**About this exercise:** Write out every line of the listing below as a numbered list, skipping any blank lines and leaving out the pictures.

**Data below:**
◇ ◇ ◇
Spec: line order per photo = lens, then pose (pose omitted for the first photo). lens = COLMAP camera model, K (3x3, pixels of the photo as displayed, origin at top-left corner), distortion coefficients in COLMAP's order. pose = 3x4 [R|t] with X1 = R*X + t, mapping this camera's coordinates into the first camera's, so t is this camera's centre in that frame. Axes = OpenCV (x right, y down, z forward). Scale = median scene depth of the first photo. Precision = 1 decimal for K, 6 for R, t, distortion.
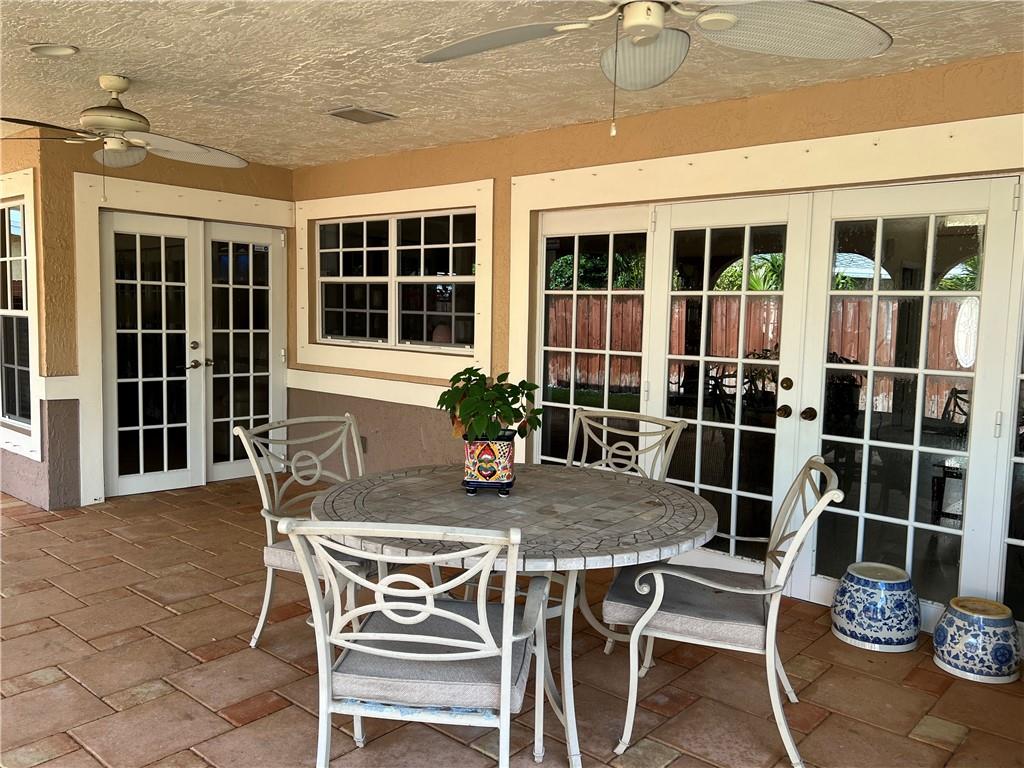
lens RADIAL K [[817.4, 0, 517.6], [0, 817.4, 394.3], [0, 0, 1]] dist [0.039295, -0.016702]
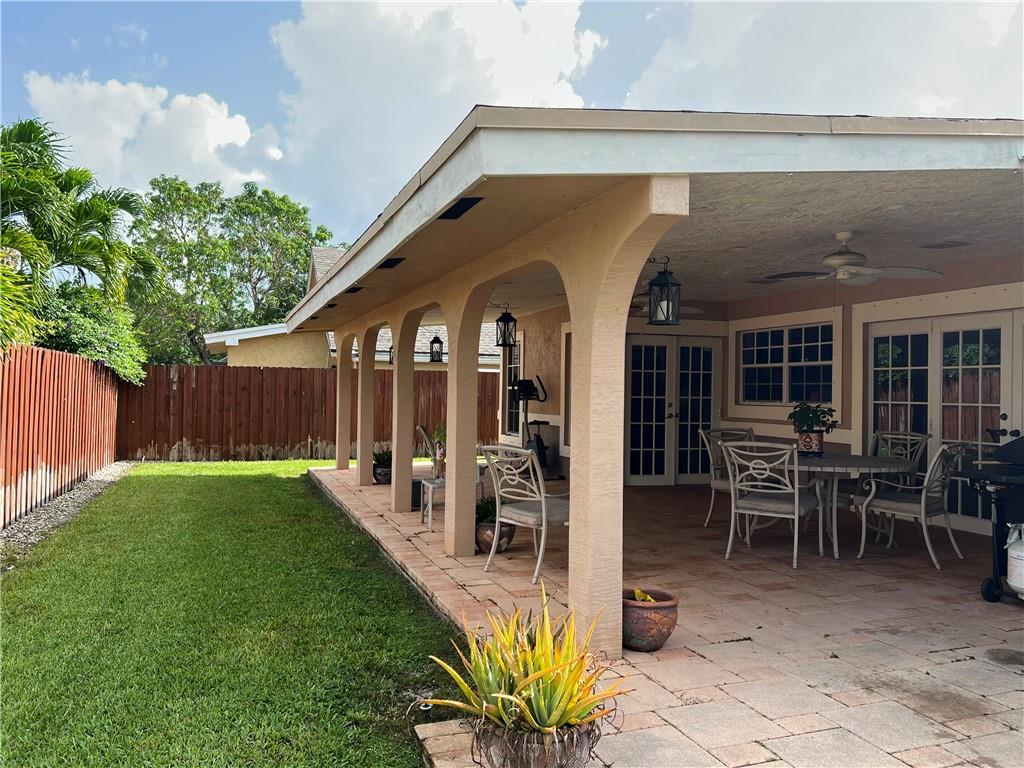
lens RADIAL K [[817.4, 0, 512.6], [0, 817.4, 392.9], [0, 0, 1]] dist [0.039295, -0.016702]
pose [[0.866584, -0.012614, -0.498871, 0.207369], [-0.041348, 0.994428, -0.096968, 0.106156], [0.497315, 0.104658, 0.861234, -0.739834]]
◇ ◇ ◇
**Result:**
1. Spec: line order per photo = lens, then pose (pose omitted for the first photo). lens = COLMAP camera model, K (3x3, pixels of the photo as displayed, origin at top-left corner), distortion coefficients in COLMAP's order. pose = 3x4 [R|t] with X1 = R*X + t, mapping this camera's coordinates into the first camera's, so t is this camera's centre in that frame. Axes = OpenCV (x right, y down, z forward). Scale = median scene depth of the first photo. Precision = 1 decimal for K, 6 for R, t, distortion.
2. lens RADIAL K [[817.4, 0, 517.6], [0, 817.4, 394.3], [0, 0, 1]] dist [0.039295, -0.016702]
3. lens RADIAL K [[817.4, 0, 512.6], [0, 817.4, 392.9], [0, 0, 1]] dist [0.039295, -0.016702]
4. pose [[0.866584, -0.012614, -0.498871, 0.207369], [-0.041348, 0.994428, -0.096968, 0.106156], [0.497315, 0.104658, 0.861234, -0.739834]]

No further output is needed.